The transformation of ASN.1 data types into TDL data types involves the following conventions:

- If the data type corresponds to one of the predefined 'DataType's within the ASN.1 library as indicated in Table 8.3.1-1, the ASN.1 'Type' is mapped 
to the corresponding TDL 'SimpleDataType' from Table 8.3.1-1. For the supported ASN.1 types the following additional restrictions apply:
 
    -	NULL type is only used in the scope of a Choice type where if there is no information, the corresponding alternative is activated.

-	If the ASN.1 data type is a 'SequenceType', a 'SetType', or a 'ChoiceType', it is mapped to a 'StructuredDataType' with a 'name' corresponding to the name of the ASN.1 data type. In the case of 'ChoiceType', a 'Constraint' with the predefined 'union' 'ConstraintType' is applied to the corresponding 'StructuredDataType', and all 'Members are marked as optional.

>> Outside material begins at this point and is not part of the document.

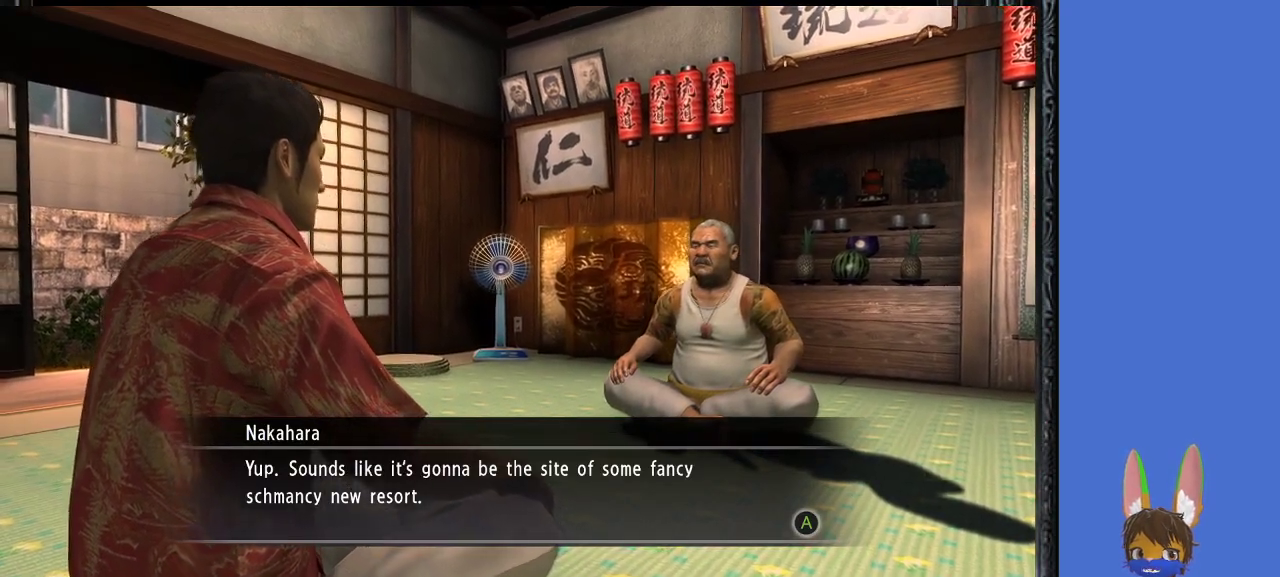
{"buttons": [], "left_stick": "center", "right_stick": "center", "events": [[67, "CROSS", "down"], [200, "CROSS", "up"]]}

  If the ASN.1 data type is a 'SequenceOfType' or a 'SetOfType', it is mapped to a 'CollectionDataType' with a 'name' corresponding to the name of the ASN.1 data type. The 'Type' indicated for the 'SequenceOfType' or 'SetOfType' is mapped to the corresponding 'DataType' as the 'itemType' of the 'CollectionDataType'.
  
- Each 'ComponentType' in the 'ComponentTypeList' of the 'SequenceType', 'SetType', or 'ChoiceType' is mapped to a 'Member' within the corresponding 'StructuredDataType' with a 'name' corresponding to the 'identifier' of the 'ComponentType'. If a 'Member' with the same 'name' exists, no action is taken. The 'dataType' of the 'Member' corresponds to:

    - A new 'DataType' corresponding to the 'Type' of the 'ComponentType' with a 'name' prefixed with the 'name' of the containing 'StructuredDataType' in case a 'ComponentType' is directly contained within another 'ComponentType'.
     
    - A 'SimpleDataType' corresponding to the 'Type' of the 'ComponentType' in case the 'SimpleDataType' is one of the predefined 'DataType's within the ASN.1 library as indicated in Table 8.3.1-1. 

 - Nested 'ComponentType's are transformed according to the conventions above.
 
- If the ASN.1 data type is an 'EnumeratedType', it is mapped to an 'EnumDataType' with a 'name' corresponding to the name of the ASN.1 data type. The contained 'EnumerationItem's are mapped to 'SimpleDataInstance's of the 'EnumDataType' that are contained in the 'EnumDataType'. There are no guidelines for 'NamedNumber's at present. 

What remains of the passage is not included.